The pericardium plays a vital role in protecting and supporting the heart, and abnormalities or diseases affecting the pericardium can lead to significant clinical consequences. Pericarditis, an inflammation of the pericardium, can cause chest pain, fever, and fluid accumulation in the pericardial cavity (pericardial effusion). Severe cases can result in cardiac tamponade, a life-threatening condition where excess fluid compresses the heart, impairing its ability to pump blood effectively.

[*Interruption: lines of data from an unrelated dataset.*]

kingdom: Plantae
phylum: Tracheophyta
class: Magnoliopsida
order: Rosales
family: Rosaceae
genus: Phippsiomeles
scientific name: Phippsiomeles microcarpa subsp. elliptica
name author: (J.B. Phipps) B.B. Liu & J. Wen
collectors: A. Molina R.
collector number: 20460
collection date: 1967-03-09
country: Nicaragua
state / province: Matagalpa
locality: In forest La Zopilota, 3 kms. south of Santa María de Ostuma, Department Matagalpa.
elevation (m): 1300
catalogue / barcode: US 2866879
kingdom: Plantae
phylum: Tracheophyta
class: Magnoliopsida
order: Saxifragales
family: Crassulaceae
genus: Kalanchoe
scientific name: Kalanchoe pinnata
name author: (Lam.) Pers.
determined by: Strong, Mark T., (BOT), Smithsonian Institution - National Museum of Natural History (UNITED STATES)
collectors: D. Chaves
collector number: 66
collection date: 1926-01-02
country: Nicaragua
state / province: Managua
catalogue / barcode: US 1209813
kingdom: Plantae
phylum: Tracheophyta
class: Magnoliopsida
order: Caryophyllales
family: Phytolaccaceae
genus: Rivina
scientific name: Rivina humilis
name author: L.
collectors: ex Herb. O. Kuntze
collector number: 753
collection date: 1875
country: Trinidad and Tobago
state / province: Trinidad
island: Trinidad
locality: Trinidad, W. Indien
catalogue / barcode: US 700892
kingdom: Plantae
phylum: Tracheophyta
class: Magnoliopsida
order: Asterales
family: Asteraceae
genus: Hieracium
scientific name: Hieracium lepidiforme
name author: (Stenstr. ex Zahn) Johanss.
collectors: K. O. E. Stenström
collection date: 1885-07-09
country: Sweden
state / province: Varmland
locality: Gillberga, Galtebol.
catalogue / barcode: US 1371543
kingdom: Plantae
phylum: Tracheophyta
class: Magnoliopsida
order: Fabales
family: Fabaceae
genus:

Constrictive pericarditis occurs when the pericardium becomes thickened and scarred, limiting the heart’s ability to expand and fill during diastole, leading to heart failure symptoms. Surgical removal of the pericardium (pericardiectomy) may be necessary in such cases.

The pericardium also plays a role in trauma, where hemopericardium (blood in the pericardial cavity) due to injury or rupture of heart structures can result in tamponade, requiring immediate intervention. Understanding the pericardium’s function and potential pathologies is critical for diagnosing and managing a range of cardiovascular conditions.